=== EXERCISE DESCRIPTION ===
Please arrange every line of the rows below as a numbered list, leaving out blank lines. Omit the pictures from your answer.

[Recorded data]
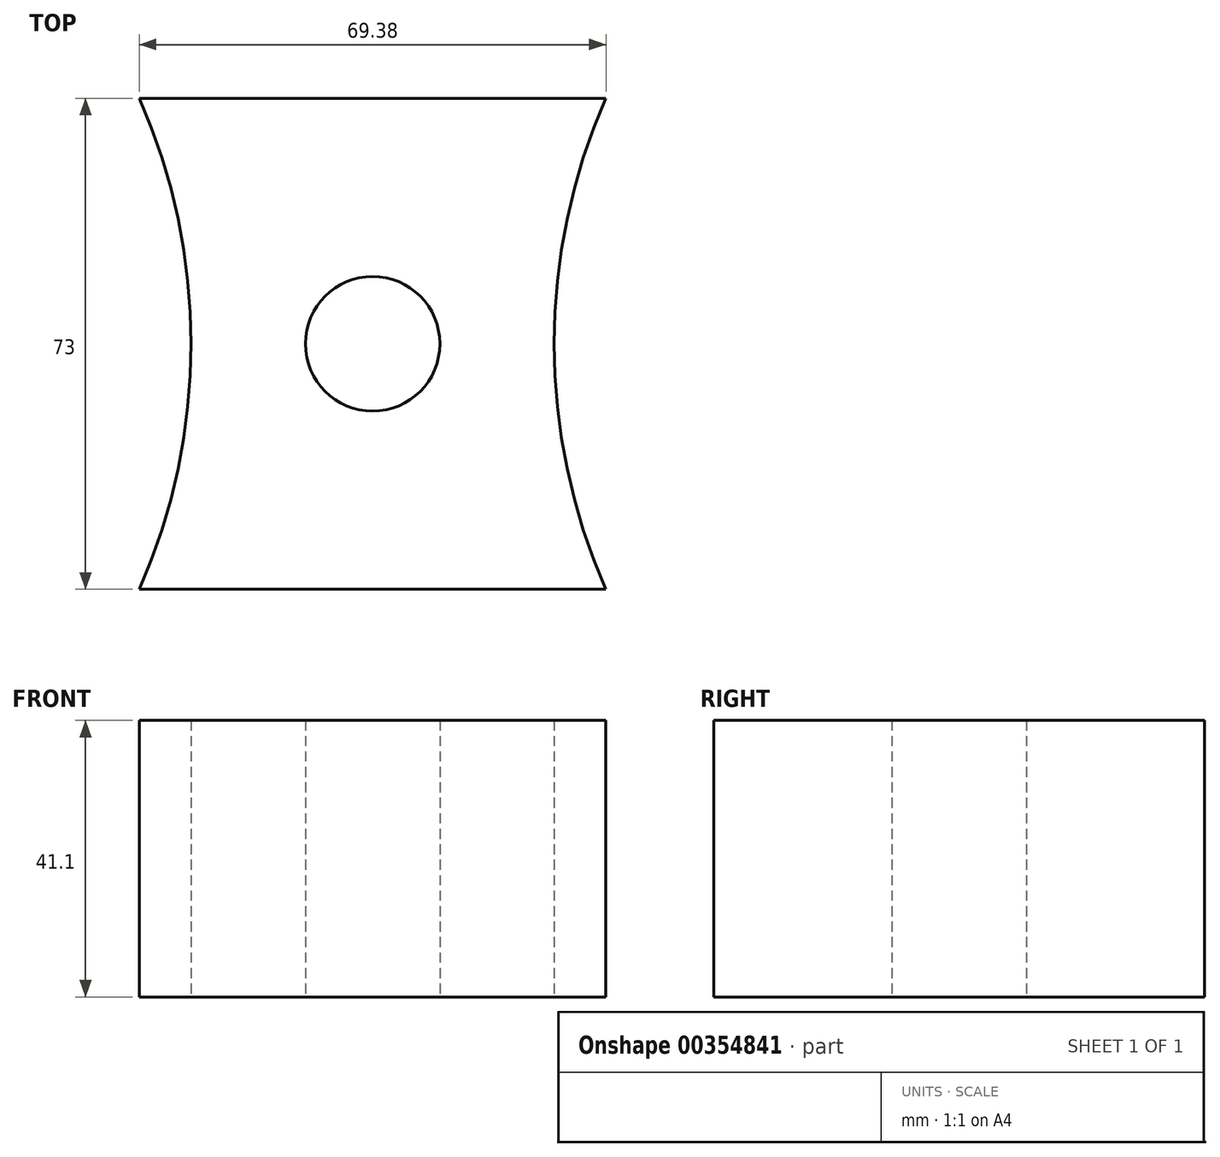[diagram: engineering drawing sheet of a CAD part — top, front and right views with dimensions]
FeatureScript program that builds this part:
annotation { "Feature Type Name" : "Feature", "Feature Type Description" : "" }
export const myFeature = defineFeature(function(context is Context, id is Id, definition is map)
    precondition{}
    {
        {
            var Q0;
            Q0=qCreatedBy(makeId("Top.planeOp"),FACE);
            var sketch = newSketch(context, id + "F0", { "sketchPlane" : qUnion([Q0])});
            skArc(sketch, "E0", {"start": v(-34.69, -36.5) * mm, "mid": v(-27, 0) * mm, "end": v(-34.69, 36.5) * mm});
            skArc(sketch, "E1", {"start": v(34.69, 36.5) * mm, "mid": v(27, 0) * mm, "end": v(34.69, -36.5) * mm});
            skLineSegment(sketch, "E2", {"start": v(-34.69, 36.5) * mm, "end": v(34.69, 36.5) * mm});
            skLineSegment(sketch, "E3", {"start": v(-34.69, -36.5) * mm, "end": v(34.69, -36.5) * mm});
            skCircle(sketch, "E4", {"center": v(0, 0) * mm, "radius": 10 * mm});
            skSolve(sketch);
        }
        {
            var Q0;
            Q0=makeQuery(id+"F0.imprint","IMPRINT",FACE,{"disambiguationData":[TD([[makeQuery(id+"F0.imprint","IMPRINT",EDGE,{"derivedFrom":sQuery(id+"F0.wireOp",EDGE,"2QCYRvUC-ctxB-1gh8-ZCTd-1HZbAAyiSap3")}),-1.0]])]});
            var Q1;
            {var subQ0=sQuery(id+"F0.wireOp",EDGE,"E2");Q1=makeQuery(id+"F0.imprint","IMPRINT",FACE,{"disambiguationData":[TD([[makeQuery(id+"F0.imprint","IMPRINT",EDGE,{"derivedFrom":subQ0}),-1.0]])]});}
            var Q2;
            {var subQ0=sQuery(id+"F0.wireOp",EDGE,"E1");var subQ1=makeQuery(id+"F0.imprint","INTERSECT",VERTEX,{"derivedFrom":[subQ0,sQuery(id+"F0.wireOp",EDGE,"E2")]});Q2=makeQuery(id+"F0.imprint","IMPRINT",FACE,{"disambiguationData":[TD([[makeQuery(id+"F0.imprint","IMPRINT",EDGE,{"disambiguationData":[TD([[subQ1,-1.0]])],"derivedFrom":subQ0}),1.0]])]});}
            extrude(context, id + "F1", {"entities" : qUnion([Q0, Q1, Q2]), "depth" : 41.1 * mm});
        }
    });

=== EXERCISE RESULT ===
1. [diagram: engineering drawing sheet of a CAD part — top, front and right views with dimensions]
2. FeatureScript program that builds this part:
3. annotation { "Feature Type Name" : "Feature", "Feature Type Description" : "" }
4. export const myFeature = defineFeature(function(context is Context, id is Id, definition is map)
5.     precondition{}
6.     {
7.         {
8.             var Q0;
9.             Q0=qCreatedBy(makeId("Top.planeOp"),FACE);
10.             var sketch = newSketch(context, id + "F0", { "sketchPlane" : qUnion([Q0])});
11.             skArc(sketch, "E0", {"start": v(-34.69, -36.5) * mm, "mid": v(-27, 0) * mm, "end": v(-34.69, 36.5) * mm});
12.             skArc(sketch, "E1", {"start": v(34.69, 36.5) * mm, "mid": v(27, 0) * mm, "end": v(34.69, -36.5) * mm});
13.             skLineSegment(sketch, "E2", {"start": v(-34.69, 36.5) * mm, "end": v(34.69, 36.5) * mm});
14.             skLineSegment(sketch, "E3", {"start": v(-34.69, -36.5) * mm, "end": v(34.69, -36.5) * mm});
15.             skCircle(sketch, "E4", {"center": v(0, 0) * mm, "radius": 10 * mm});
16.             skSolve(sketch);
17.         }
18.         {
19.             var Q0;
20.             Q0=makeQuery(id+"F0.imprint","IMPRINT",FACE,{"disambiguationData":[TD([[makeQuery(id+"F0.imprint","IMPRINT",EDGE,{"derivedFrom":sQuery(id+"F0.wireOp",EDGE,"2QCYRvUC-ctxB-1gh8-ZCTd-1HZbAAyiSap3")}),-1.0]])]});
21.             var Q1;
22.             {var subQ0=sQuery(id+"F0.wireOp",EDGE,"E2");Q1=makeQuery(id+"F0.imprint","IMPRINT",FACE,{"disambiguationData":[TD([[makeQuery(id+"F0.imprint","IMPRINT",EDGE,{"derivedFrom":subQ0}),-1.0]])]});}
23.             var Q2;
24.             {var subQ0=sQuery(id+"F0.wireOp",EDGE,"E1");var subQ1=makeQuery(id+"F0.imprint","INTERSECT",VERTEX,{"derivedFrom":[subQ0,sQuery(id+"F0.wireOp",EDGE,"E2")]});Q2=makeQuery(id+"F0.imprint","IMPRINT",FACE,{"disambiguationData":[TD([[makeQuery(id+"F0.imprint","IMPRINT",EDGE,{"disambiguationData":[TD([[subQ1,-1.0]])],"derivedFrom":subQ0}),1.0]])]});}
25.             extrude(context, id + "F1", {"entities" : qUnion([Q0, Q1, Q2]), "depth" : 41.1 * mm});
26.         }
27.     });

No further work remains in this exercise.